Tourism boom at Cambodia's 'Killing Fields'

The number of foreigners visiting Cambodia's "Killing Fields" has more than doubled from last year due to growing public interest in the Khmer Rouge tribunal, an official said Friday.

Up to 500 foreign tourists are visiting the grim execution sites on an average day, compared with 200-300 per day in 2006, said Ros Sophearavy, deputy director of a private company running the fields.

"The increase could be related to the arrest of Khmer Rouge leaders," she said.

"People hear about the Khmer Rouge tribunal and that must have prompted tourists to visit the Killing Fields," said Ros Sophearavy.

Visitors will see a 17-story stupa, or tower, that houses some 9,000 skulls of people killed during the the Khmer Rouge's brutal 1975-79 rule in Choeung Ek, some 15 kilometres (nine miles) southwest of Phnom Penh.

Many people were executed in Choeung Ek and buried in pits by the ultra-communist regime.

Up to two million people were executed, or died of starvation and overwork as the Khmer Rouge emptied Cambodia's cities, exiling millions to vast collective farms in a bid to forge an agrarian utopia.

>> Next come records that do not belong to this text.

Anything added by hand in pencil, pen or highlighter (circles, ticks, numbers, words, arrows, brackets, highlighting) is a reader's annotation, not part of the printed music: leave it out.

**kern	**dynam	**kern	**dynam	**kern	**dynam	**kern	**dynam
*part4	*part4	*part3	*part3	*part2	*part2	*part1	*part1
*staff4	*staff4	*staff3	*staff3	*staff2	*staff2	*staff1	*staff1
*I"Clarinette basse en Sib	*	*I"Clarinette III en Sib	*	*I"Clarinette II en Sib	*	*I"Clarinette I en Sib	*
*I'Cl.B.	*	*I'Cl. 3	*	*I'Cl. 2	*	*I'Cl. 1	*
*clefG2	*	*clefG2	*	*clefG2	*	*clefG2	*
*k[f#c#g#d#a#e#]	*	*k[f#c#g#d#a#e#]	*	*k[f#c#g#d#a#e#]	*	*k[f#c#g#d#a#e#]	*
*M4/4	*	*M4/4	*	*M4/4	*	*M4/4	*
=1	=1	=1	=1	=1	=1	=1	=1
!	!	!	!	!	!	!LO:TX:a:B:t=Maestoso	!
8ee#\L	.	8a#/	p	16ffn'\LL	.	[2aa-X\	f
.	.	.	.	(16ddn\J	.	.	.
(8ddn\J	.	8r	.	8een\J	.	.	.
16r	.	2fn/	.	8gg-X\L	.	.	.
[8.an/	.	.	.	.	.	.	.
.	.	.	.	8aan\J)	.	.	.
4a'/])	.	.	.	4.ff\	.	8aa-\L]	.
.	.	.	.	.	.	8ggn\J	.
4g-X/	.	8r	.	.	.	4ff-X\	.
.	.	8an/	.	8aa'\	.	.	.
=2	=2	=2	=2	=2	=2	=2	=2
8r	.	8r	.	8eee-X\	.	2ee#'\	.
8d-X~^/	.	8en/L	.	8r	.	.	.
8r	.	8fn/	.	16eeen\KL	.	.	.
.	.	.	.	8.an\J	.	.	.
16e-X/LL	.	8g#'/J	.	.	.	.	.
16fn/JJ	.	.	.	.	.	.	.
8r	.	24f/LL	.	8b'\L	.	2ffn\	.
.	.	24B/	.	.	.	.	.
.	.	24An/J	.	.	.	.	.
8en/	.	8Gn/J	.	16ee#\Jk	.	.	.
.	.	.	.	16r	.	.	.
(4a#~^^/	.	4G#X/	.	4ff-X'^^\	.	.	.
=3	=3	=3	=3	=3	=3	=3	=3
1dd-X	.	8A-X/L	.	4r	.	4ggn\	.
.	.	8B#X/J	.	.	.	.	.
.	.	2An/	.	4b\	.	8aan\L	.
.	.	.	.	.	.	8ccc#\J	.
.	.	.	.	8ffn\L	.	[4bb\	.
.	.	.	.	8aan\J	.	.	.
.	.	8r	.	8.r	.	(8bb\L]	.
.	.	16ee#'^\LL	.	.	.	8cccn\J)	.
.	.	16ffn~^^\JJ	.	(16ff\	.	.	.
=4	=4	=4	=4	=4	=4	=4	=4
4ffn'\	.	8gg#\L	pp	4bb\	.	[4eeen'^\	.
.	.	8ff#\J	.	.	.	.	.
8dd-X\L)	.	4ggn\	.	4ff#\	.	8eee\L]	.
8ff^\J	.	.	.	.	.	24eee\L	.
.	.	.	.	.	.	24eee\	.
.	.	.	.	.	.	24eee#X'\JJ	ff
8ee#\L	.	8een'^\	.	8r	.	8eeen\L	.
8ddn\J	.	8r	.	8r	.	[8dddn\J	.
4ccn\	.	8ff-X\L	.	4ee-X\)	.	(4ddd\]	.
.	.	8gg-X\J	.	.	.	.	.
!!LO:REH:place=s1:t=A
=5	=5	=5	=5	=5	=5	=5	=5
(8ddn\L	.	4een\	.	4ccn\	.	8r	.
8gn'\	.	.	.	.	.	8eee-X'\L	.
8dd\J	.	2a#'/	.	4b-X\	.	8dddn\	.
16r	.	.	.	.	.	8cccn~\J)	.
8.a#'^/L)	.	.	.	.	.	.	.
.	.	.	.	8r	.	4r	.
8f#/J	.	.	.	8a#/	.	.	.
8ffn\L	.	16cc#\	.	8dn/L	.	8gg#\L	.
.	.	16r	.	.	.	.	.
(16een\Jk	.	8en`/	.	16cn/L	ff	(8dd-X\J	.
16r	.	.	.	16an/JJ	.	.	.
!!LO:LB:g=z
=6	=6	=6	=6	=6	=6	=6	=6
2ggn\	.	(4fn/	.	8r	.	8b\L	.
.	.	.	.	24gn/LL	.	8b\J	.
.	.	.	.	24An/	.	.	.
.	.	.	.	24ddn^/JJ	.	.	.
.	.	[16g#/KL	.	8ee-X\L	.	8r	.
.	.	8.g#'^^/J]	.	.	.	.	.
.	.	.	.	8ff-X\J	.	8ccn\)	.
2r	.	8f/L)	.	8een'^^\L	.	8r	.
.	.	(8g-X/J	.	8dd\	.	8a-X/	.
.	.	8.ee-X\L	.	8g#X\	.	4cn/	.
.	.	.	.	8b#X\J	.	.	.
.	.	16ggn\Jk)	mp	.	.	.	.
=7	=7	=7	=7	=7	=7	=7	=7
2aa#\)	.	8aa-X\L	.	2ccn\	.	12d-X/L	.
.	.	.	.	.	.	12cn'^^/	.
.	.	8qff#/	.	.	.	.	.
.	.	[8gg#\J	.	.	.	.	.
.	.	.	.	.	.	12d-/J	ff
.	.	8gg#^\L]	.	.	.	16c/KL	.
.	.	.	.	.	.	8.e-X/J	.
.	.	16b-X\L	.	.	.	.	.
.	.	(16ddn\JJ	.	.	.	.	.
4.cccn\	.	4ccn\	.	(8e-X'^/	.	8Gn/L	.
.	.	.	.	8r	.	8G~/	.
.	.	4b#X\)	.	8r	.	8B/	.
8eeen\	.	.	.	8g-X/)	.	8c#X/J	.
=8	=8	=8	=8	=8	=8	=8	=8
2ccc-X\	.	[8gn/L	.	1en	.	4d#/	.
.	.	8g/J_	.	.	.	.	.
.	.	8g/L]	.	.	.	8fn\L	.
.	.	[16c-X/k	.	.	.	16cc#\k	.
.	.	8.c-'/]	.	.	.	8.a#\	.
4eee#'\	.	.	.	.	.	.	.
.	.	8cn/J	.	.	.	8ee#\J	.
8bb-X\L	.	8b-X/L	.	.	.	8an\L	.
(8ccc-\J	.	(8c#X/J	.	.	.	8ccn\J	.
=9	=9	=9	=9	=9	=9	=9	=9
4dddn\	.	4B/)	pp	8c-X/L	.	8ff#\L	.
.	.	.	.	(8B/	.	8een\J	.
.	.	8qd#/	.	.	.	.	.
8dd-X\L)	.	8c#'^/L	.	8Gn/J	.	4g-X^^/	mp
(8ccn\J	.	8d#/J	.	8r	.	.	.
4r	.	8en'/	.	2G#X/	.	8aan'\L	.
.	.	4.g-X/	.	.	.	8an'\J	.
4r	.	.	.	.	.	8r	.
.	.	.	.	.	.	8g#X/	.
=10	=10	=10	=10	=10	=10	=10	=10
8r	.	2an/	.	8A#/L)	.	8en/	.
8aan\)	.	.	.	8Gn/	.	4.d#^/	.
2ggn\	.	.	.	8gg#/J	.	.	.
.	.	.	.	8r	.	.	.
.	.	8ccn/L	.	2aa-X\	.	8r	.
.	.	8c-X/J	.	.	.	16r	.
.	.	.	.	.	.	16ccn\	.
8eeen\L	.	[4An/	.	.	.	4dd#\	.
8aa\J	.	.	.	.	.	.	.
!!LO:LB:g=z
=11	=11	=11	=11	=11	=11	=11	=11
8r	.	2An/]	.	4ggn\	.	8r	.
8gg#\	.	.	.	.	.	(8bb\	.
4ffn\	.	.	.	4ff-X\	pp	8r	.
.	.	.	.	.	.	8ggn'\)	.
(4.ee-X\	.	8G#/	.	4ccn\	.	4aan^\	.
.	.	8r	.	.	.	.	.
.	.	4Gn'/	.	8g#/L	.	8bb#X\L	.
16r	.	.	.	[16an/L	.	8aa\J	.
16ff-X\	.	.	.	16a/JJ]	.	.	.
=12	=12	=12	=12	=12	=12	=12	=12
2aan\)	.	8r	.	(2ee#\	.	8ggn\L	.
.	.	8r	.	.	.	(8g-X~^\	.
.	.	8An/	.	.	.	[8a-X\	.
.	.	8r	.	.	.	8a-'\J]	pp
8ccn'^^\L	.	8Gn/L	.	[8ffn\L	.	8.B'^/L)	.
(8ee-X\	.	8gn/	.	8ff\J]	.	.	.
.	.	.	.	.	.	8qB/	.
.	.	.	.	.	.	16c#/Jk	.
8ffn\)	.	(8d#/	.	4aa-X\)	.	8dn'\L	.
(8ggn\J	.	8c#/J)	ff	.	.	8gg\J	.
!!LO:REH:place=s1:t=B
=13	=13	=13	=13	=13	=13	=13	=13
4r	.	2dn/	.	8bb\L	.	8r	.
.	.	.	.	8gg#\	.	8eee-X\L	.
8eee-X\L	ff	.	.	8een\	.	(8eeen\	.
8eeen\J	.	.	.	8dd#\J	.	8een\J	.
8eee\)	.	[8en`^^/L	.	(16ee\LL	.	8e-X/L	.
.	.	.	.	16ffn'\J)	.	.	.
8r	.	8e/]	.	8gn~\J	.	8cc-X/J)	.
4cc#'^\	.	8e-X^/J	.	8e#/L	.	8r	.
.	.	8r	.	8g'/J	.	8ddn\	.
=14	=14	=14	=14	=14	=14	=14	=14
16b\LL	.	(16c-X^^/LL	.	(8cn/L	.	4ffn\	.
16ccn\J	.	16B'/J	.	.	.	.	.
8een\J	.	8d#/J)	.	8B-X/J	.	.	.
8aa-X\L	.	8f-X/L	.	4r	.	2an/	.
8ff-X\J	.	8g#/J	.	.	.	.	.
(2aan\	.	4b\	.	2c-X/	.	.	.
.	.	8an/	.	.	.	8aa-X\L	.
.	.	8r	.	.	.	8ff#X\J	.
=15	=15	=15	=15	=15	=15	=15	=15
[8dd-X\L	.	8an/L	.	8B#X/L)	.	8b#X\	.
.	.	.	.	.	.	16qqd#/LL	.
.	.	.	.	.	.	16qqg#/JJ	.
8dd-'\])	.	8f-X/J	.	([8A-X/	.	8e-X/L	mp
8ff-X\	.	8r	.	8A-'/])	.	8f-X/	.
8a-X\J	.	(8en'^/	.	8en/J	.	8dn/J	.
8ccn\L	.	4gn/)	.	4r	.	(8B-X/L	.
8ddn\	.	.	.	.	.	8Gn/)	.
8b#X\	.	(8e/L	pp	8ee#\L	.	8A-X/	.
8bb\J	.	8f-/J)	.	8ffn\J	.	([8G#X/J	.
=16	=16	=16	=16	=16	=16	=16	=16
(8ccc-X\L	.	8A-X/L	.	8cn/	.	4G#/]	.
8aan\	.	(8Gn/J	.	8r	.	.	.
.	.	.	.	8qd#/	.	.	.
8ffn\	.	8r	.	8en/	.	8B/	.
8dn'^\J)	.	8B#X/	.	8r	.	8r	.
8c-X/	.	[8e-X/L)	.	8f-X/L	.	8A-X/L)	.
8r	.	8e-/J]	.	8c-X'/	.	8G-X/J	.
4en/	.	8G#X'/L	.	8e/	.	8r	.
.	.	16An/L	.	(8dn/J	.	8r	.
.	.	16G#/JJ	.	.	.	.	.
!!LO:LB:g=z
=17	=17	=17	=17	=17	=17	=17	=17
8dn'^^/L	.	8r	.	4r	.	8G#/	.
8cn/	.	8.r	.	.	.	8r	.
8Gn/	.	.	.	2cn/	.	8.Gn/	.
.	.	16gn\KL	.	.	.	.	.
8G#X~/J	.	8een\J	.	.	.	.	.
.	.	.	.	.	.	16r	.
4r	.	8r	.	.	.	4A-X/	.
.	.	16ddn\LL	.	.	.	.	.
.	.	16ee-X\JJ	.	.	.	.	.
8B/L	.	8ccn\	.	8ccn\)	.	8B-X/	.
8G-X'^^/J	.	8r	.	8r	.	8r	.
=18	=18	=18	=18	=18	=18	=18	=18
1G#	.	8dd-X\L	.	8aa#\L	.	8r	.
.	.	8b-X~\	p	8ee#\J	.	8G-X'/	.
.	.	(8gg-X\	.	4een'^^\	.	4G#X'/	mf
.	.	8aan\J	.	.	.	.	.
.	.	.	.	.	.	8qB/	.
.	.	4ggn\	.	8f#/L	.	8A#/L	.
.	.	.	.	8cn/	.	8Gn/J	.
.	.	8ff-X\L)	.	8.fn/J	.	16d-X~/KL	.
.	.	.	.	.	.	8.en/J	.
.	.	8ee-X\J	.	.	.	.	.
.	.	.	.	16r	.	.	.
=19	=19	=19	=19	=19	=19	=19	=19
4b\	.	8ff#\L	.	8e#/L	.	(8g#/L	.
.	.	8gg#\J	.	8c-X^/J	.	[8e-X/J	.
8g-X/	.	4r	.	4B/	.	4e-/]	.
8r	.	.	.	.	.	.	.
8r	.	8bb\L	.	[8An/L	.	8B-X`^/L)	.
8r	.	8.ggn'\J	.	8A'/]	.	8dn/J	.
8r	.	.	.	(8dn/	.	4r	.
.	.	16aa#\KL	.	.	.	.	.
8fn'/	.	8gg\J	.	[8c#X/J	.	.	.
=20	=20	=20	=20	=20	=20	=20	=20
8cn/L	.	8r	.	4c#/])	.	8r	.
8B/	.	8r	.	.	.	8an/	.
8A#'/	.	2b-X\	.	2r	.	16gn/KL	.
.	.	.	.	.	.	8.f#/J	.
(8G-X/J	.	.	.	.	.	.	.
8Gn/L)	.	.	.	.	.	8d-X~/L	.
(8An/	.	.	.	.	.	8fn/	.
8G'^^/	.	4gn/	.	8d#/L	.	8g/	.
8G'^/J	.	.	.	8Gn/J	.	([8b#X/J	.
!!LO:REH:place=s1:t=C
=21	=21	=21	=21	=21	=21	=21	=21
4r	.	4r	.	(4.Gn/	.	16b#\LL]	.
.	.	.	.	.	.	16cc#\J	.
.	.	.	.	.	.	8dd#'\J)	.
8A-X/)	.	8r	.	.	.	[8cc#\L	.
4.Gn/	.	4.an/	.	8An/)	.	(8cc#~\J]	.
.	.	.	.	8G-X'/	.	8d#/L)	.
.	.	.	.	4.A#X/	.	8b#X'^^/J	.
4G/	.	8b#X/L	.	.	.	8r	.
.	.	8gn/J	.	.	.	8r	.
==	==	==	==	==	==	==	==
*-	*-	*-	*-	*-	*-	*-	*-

Khmer Rouge leader Pol Pot died in 1998, one year after Cambodia first sought the United Nation's help in setting up a genocide tribunal to try regime leaders.

Established in July 2006 after nearly a decade of negotiations between Cambodia and the UN, the joint Cambodian-UN tribunal seeks to prosecute crimes committed by senior Khmer Rouge leaders.

So far five top Khmer Rouge leaders, including the regime's former foreign minister Ieng Sary, have been detained to face charges for crimes committed by the regime.